Ses pouces glissèrent sur le dos de mes mains, lentement, presque tendrement. Puis il desserra ses doigts.
— Voilà que je te fais pleurer maintenant, murmura-t-il. Attends, je vais te trouver un mouchoir en papier.
Il t’utilise, me signala Michelle.
Et le pire, c’est que je le savais déjà.
* * *
Mark et Muriel partirent pour Hammill Farms vers 9 heures, le vendredi matin. Damien était du voyage, affecté au soutien logistique et à la prise de notes. La matinée me parut interminable. Je tournai en rond, m’acquittai de petites tâches, écrivis des mails à des clients et des sous-traitants, effaçai de vieux fichiers. J’avais le plus grand mal à rester assise.

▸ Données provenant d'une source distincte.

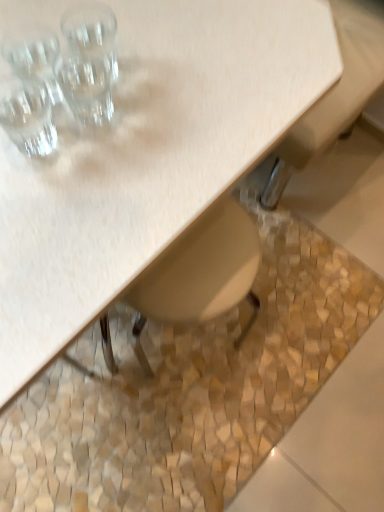
Find the location of `vacant area that is situated to the right of transparent glass at upper left, the third shot glass ordered from the bottom`. vacant area that is situated to the right of transparent glass at upper left, the third shot glass ordered from the bottom is located at coordinates (198, 79).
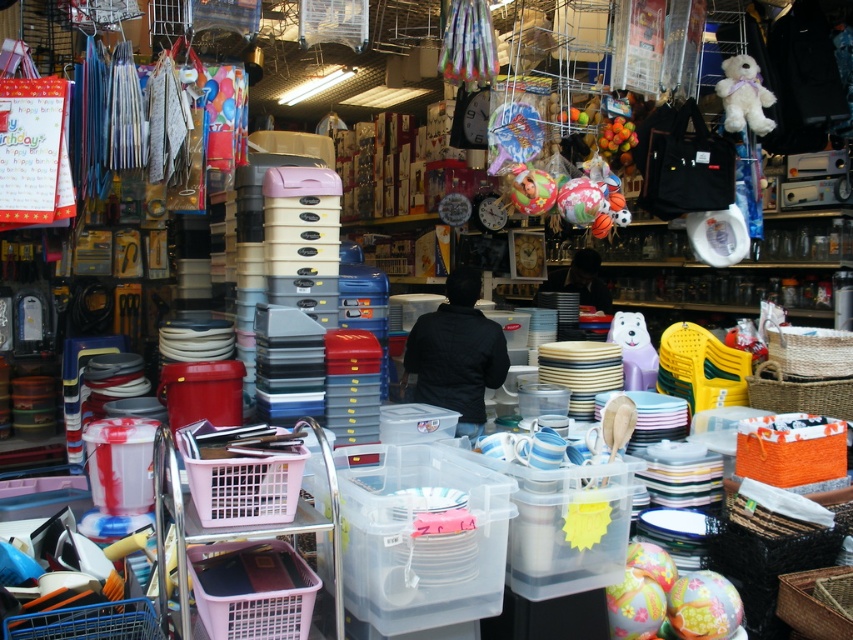
Question: Which point is closer to the camera?

Choices:
 (A) (625, 326)
 (B) (456, 305)

Answer: (A)

Question: Which of the following is the closest to the observer?

Choices:
 (A) (525, 173)
 (B) (732, 104)

Answer: (A)

Question: Where is black matte jacket at center located in relation to matte green ball at center in the image?

Choices:
 (A) below
 (B) above

Answer: (A)

Question: Does white plush bear at upper right have a greater width compared to purple plastic bear at center?

Choices:
 (A) no
 (B) yes

Answer: (B)

Question: Where is black matte jacket at center located in relation to purple plastic bear at center in the image?

Choices:
 (A) right
 (B) left

Answer: (B)

Question: Estimate the real-world distances between objects in this image. Which object is farther from the purple plastic bear at center?

Choices:
 (A) black matte jacket at center
 (B) matte green ball at center
 (C) white plush bear at upper right

Answer: (C)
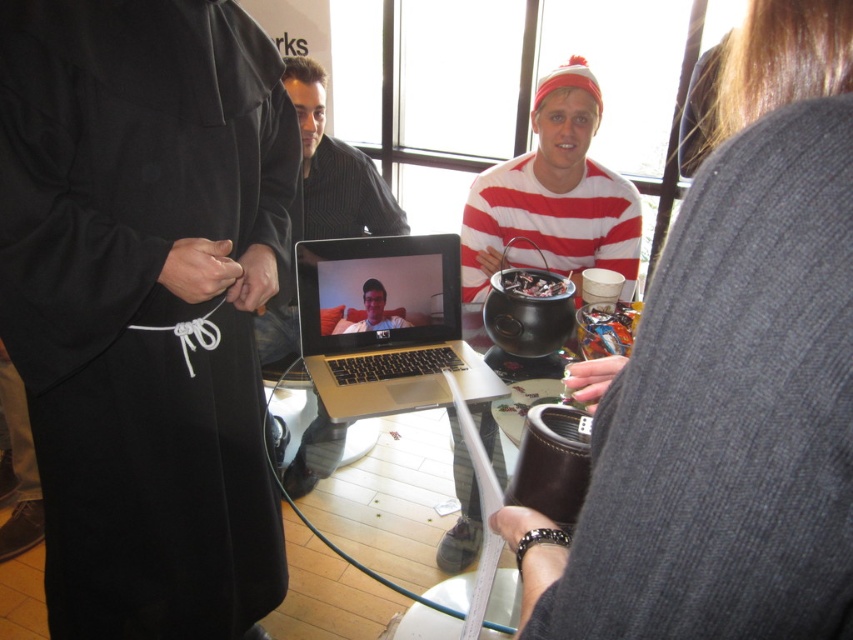
Question: Does gold metallic laptop at center have a smaller size compared to black matte cauldron at center?

Choices:
 (A) yes
 (B) no

Answer: (A)

Question: Considering the real-world distances, which object is farthest from the matte black laptop at center?

Choices:
 (A) gold metallic laptop at center
 (B) black matte cauldron at center
 (C) metallic silver laptop at center
 (D) black matte robe at left

Answer: (C)

Question: Can you confirm if black matte robe at left is bigger than metallic silver laptop at center?

Choices:
 (A) yes
 (B) no

Answer: (A)

Question: Can you confirm if black leather purse at lower right is smaller than gold metallic laptop at center?

Choices:
 (A) no
 (B) yes

Answer: (B)

Question: Which of these objects is positioned farthest from the metallic silver laptop at center?

Choices:
 (A) matte black laptop at center
 (B) black leather purse at lower right
 (C) gold metallic laptop at center

Answer: (B)

Question: Which of the following is the farthest from the observer?

Choices:
 (A) (577, 262)
 (B) (80, 257)
 (C) (427, 337)

Answer: (A)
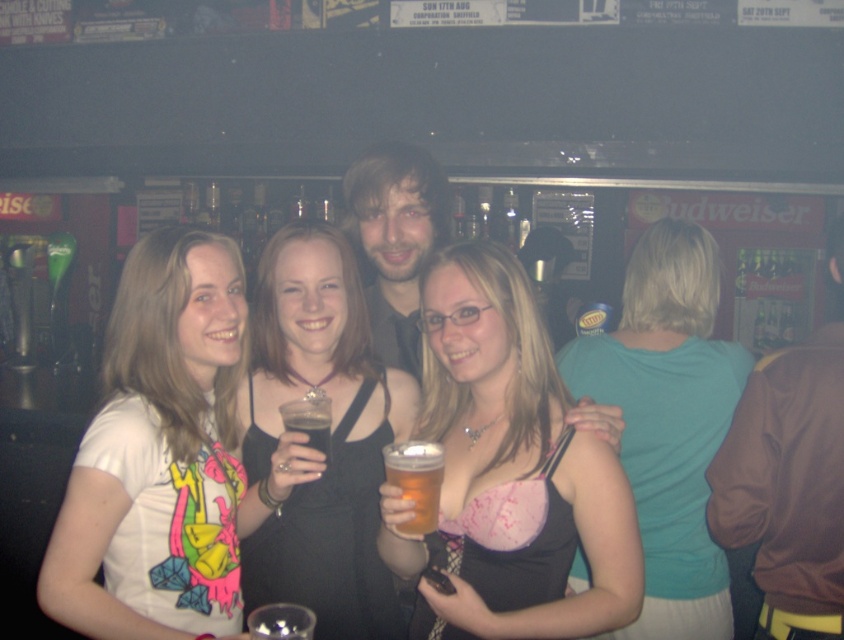
Question: Can you confirm if white matte t-shirt at left is positioned below translucent glass beer at center?

Choices:
 (A) yes
 (B) no

Answer: (B)

Question: Which point is closer to the camera taking this photo?

Choices:
 (A) (419, 467)
 (B) (484, 618)

Answer: (A)

Question: Can you confirm if translucent plastic cup at center is positioned to the right of translucent glass beer at center?

Choices:
 (A) no
 (B) yes

Answer: (B)

Question: Observing the image, what is the correct spatial positioning of pink satin dress at center in reference to teal fabric shirt at upper right?

Choices:
 (A) below
 (B) above

Answer: (B)

Question: Among these points, which one is farthest from the camera?

Choices:
 (A) (474, 513)
 (B) (326, 419)
 (C) (201, 499)
 (D) (334, 296)

Answer: (D)

Question: Which point is farther to the camera?

Choices:
 (A) (705, 449)
 (B) (771, 612)
 (C) (391, 307)

Answer: (C)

Enfin vers 14 heures, je les entendis revenir. Un profond silence tomba dans l’agence. Tout le monde faisait mine de travailler alors que chacun retenait son souffle dans l’attente du verdict. Notre premier élément de réponse fut donné par Muriel qui longea le couloir à petits pas furieux, dans sa jupe noire serrée, et s’engouffra dans son bureau en faisant claquer la porte. Elle ne me jeta même pas un regard. Mark et Damien arrivèrent juste derrière et passèrent directement dans le domaine privé de Mark, où ils s’enfermèrent.
Une demi-heure plus tard, Damien s’éclipsait du bureau directorial. Je reçus un mail dans les deux minutes qui suivirent.
Un coup, un but. Tu emportes la mise haut la main. John a choisi ton premier projet. Bisous, bisous. Damien.